▸ TRAVAIL DEMANDÉ 1:
Répondez à ces questions sur l'extrait :
(a) D'après le tableau, combien coûte en moyenne par mois une voiture électrique en Norvège ?
(b) Sur combien d'années et combien de kilomètres par an les coûts ont-ils été calculés ?
(c) En France, quelle part du TCO la dépréciation représente-t-elle pour une voiture diesel ?
▸ TRAVAIL DEMANDÉ 2:
Reprenez mot pour mot le passage de l'extrait qui commence par « L’étude Car Cost » et va jusqu'à « 20 000 km par an. ».

▸ EXTRAIT À LIRE:
Car Cost Index LeasePlan – TCO des véhicules essence, diesel et électriques en Europe
Pays Coût mensuel moyen par motorisation (en euros)
Essence Diesel Électrique
Autriche 538 497 788
Belgique 590 561 898
République Tchèque 416 425 800
Danemark 642 607 914
Finlande 630 637 955
France 472 475 836
Allemagne 515 489 788
Grèce 468 427 953
Hongrie 393 405 597
Irlande 506 474 852
Italie 667 628 986
Pays-Bas 604 686 705
Norvège 731 722 670
Pologne 445 359 634
Roumanie 353 363 890
Slovaquie 442 416 955
Espagne 477 476 952
Suède 631 568 770
Suisse 557 516 800
Turquie 492 519
Royaume-Uni 538 535 719
Moyenne 536 523 819
Source : Car Cost Index LeasePlan, mai 2018.

 

La dépréciation de l’électrique mobilise 61 % du TCO

Réalisé chaque année par LeasePlan, l’Index Car Cost mesure le poids de la dépréciation et donc l’influence du marché VO dans le calcul du TCO. Selon les experts du loueur, le TCO d’un véhicule électrique atteint 819 euros en moyenne dans les 21 pays européens pris en compte. Celui du diesel s’établit à 523 euros et celui de l’essence, à 536 euros. Le surcoût de l’électrique est dû principalement à une dépréciation supérieure : elle grimpe à 479 euros pour cette technologie contre 196 euros pour le diesel et 186 pour l’essence. En France, le coût mensuel de détention d’un véhicule électrique s’établit à 836 euros contre 472 pour l’essence et 475 pour le diesel. Toujours dans l’Hexagone, la dépréciation d’un véhicule électrique mobilise 510 euros chaque mois et pèse 61 % du TCO ; cette part atteint 41 % pour le diesel et 34 % pour l’essence. Dans ces conditions, la clef du succès de l’électrique passe par une meilleure revente sur le marché VO et donc par une amélioration des VR.

L’étude Car Cost Index compare les coûts de détention de voitures des segments B et C à partir de la base de données de la flotte du loueur. Elle intègre cette année la motorisation électrique et référence 21 pays européens. L’analyse a été effectuée sur la BMW i3, la Ford Focus/Focus Electric, le Hyundai Ioniq, la Nissan Leaf, l’Opel Corsa, les Renault Clio et Zoé, la Smart Fortwo et les Volkswagen Golf/e-Golf et Polo. LeasePlan y a intégré l’ensemble des coûts liés à la détention d’un véhicule – carburant, amortissement, taxes, assurance et entretien – calculés sur trois ans et 20 000 km par an.

▸ DONNÉES FOURNIES:
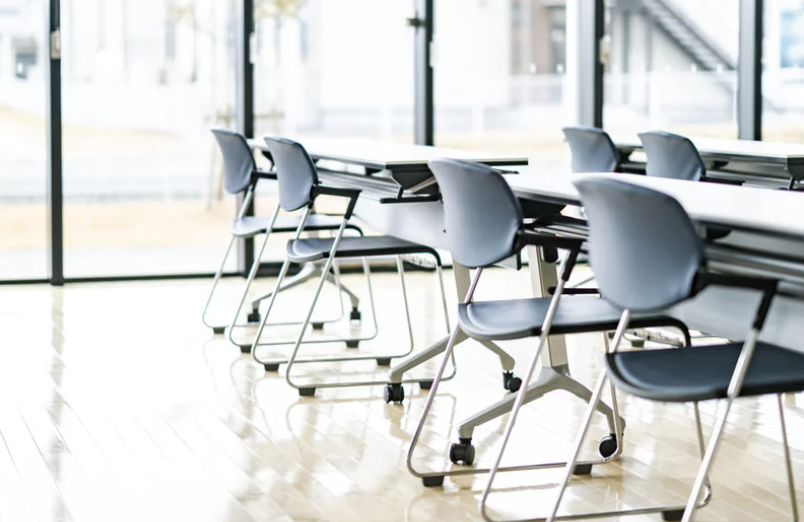
This screenshot has width=804, height=522. What are the coordinates of `chair backs` in the screenshot? It's located at (236, 170), (289, 183), (466, 224), (641, 251), (591, 136), (671, 165).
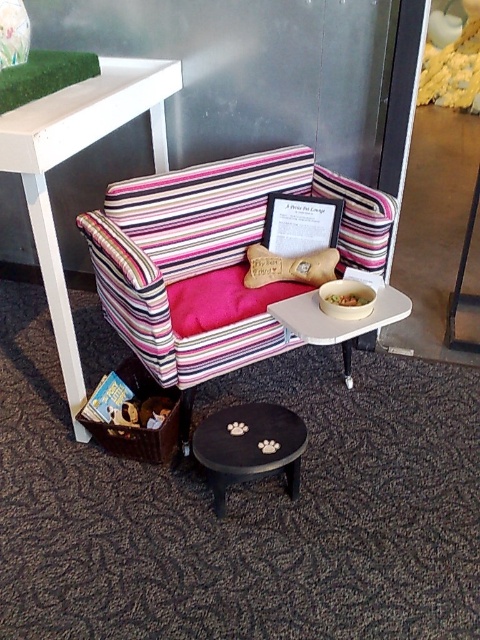
Question: Does striped fabric couch at center lie in front of leather bone at center?

Choices:
 (A) yes
 (B) no

Answer: (A)

Question: Which of the following is the closest to the observer?

Choices:
 (A) (346, 300)
 (B) (71, 344)
 (C) (252, 268)

Answer: (A)

Question: Is striped fabric couch at center above leather bone at center?

Choices:
 (A) yes
 (B) no

Answer: (A)

Question: Which of the following is the closest to the observer?

Choices:
 (A) (131, 196)
 (B) (272, 259)
 (C) (409, 304)

Answer: (C)

Question: Estimate the real-world distances between objects in this image. Which object is farther from the white wood table at upper left?

Choices:
 (A) smooth yellow bowl at center
 (B) striped fabric couch at center

Answer: (A)

Question: Can you confirm if white plastic side table at center is positioned below leather bone at center?

Choices:
 (A) yes
 (B) no

Answer: (A)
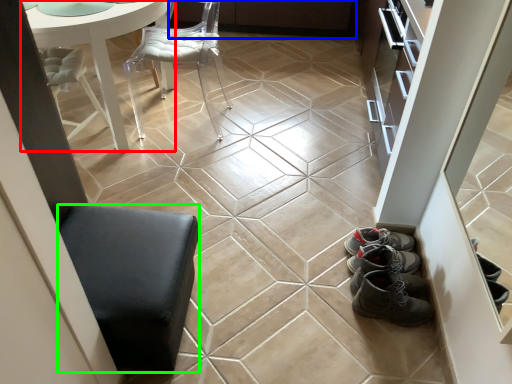
Question: Which object is positioned farthest from table (highlighted by a red box)? Select from cabinetry (highlighted by a blue box) and furniture (highlighted by a green box).

Choices:
 (A) cabinetry
 (B) furniture

Answer: (A)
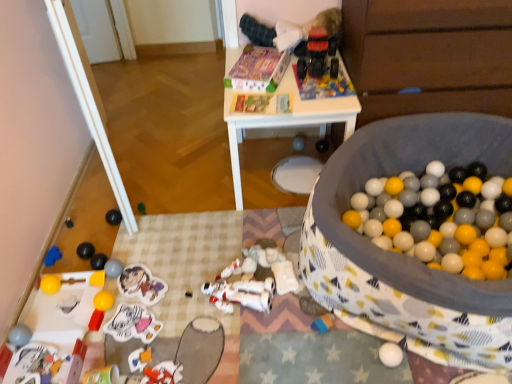
Find the location of a particular element. vacant space that is in between white fabric doll at center, placed as the fifth toy when sorted from right to left, and matte gray ball at lower left, which is counted as the tenth toy, starting from the left is located at coordinates (197, 279).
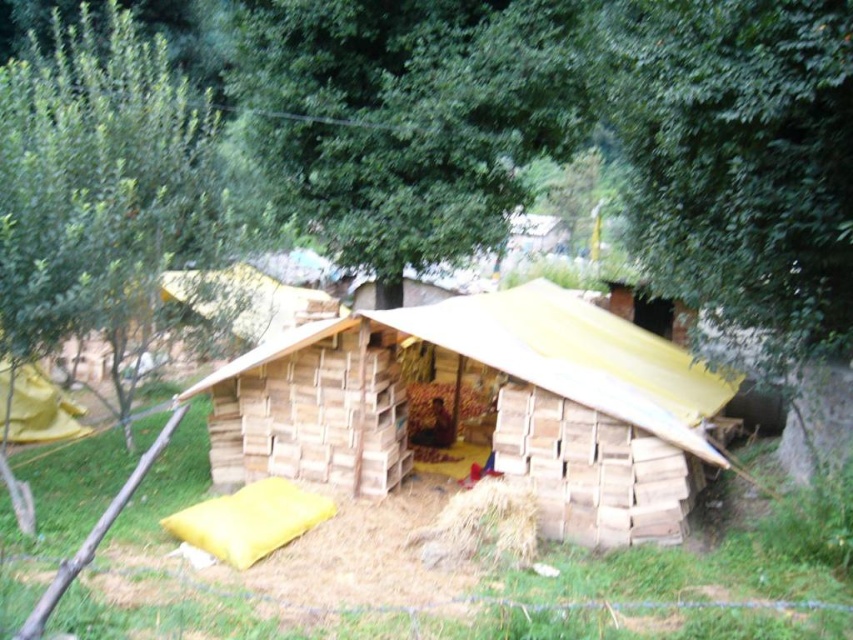
Question: Can you confirm if green leafy tree at upper left is positioned to the left of wooden planks at center?

Choices:
 (A) no
 (B) yes

Answer: (B)

Question: Which point is closer to the camera?

Choices:
 (A) green leafy tree at upper left
 (B) brown straw at lower center
 (C) wooden planks at center
 (D) green leafy tree at upper center

Answer: (B)

Question: Can you confirm if green leafy tree at upper center is wider than green leafy tree at upper left?

Choices:
 (A) no
 (B) yes

Answer: (B)

Question: Does green leafy tree at upper center appear on the left side of wooden planks at center?

Choices:
 (A) yes
 (B) no

Answer: (A)

Question: Which of these objects is positioned farthest from the wooden hut at center?

Choices:
 (A) green leafy tree at upper left
 (B) green leafy tree at upper center
 (C) wooden planks at center

Answer: (B)

Question: Based on their relative distances, which object is farther from the wooden planks at center?

Choices:
 (A) green leafy tree at upper center
 (B) green leafy tree at upper left

Answer: (B)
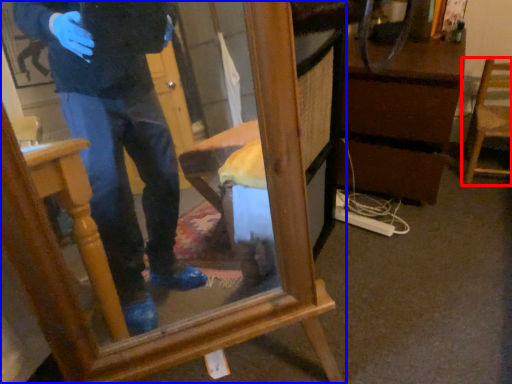
Question: Which point is closer to the camera, chair (highlighted by a red box) or furniture (highlighted by a blue box)?

Choices:
 (A) chair
 (B) furniture

Answer: (B)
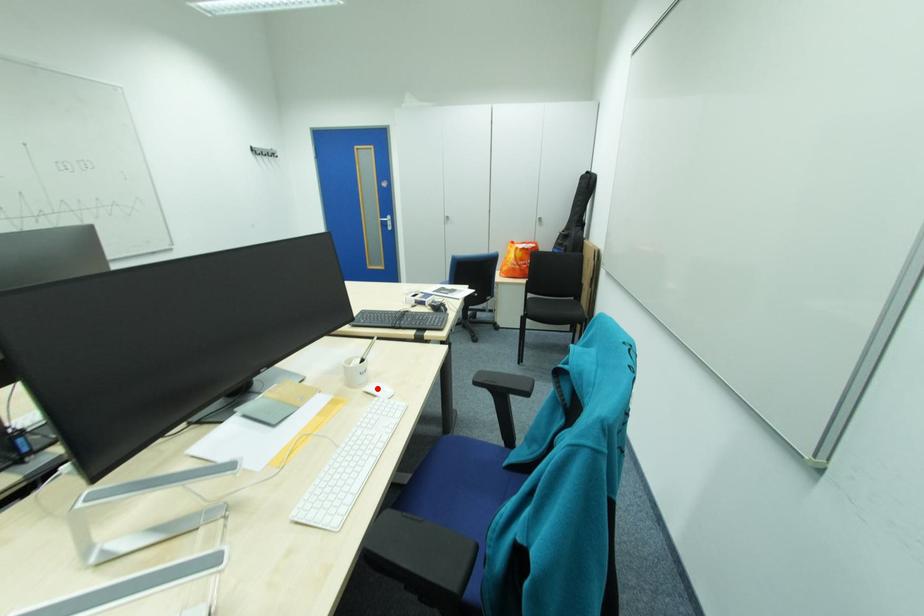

▸ VOTRE RÉPONSE 1:
(a) 670 euros.
(b) Sur trois ans et 20 000 km par an.
(c) 41 %.

▸ VOTRE RÉPONSE 2:
L’étude Car Cost Index compare les coûts de détention de voitures des segments B et C à partir de la base de données de la flotte du loueur. Elle intègre cette année la motorisation électrique et référence 21 pays européens. L’analyse a été effectuée sur la BMW i3, la Ford Focus/Focus Electric, le Hyundai Ioniq, la Nissan Leaf, l’Opel Corsa, les Renault Clio et Zoé, la Smart Fortwo et les Volkswagen Golf/e-Golf et Polo. LeasePlan y a intégré l’ensemble des coûts liés à la détention d’un véhicule – carburant, amortissement, taxes, assurance et entretien – calculés sur trois ans et 20 000 km par an.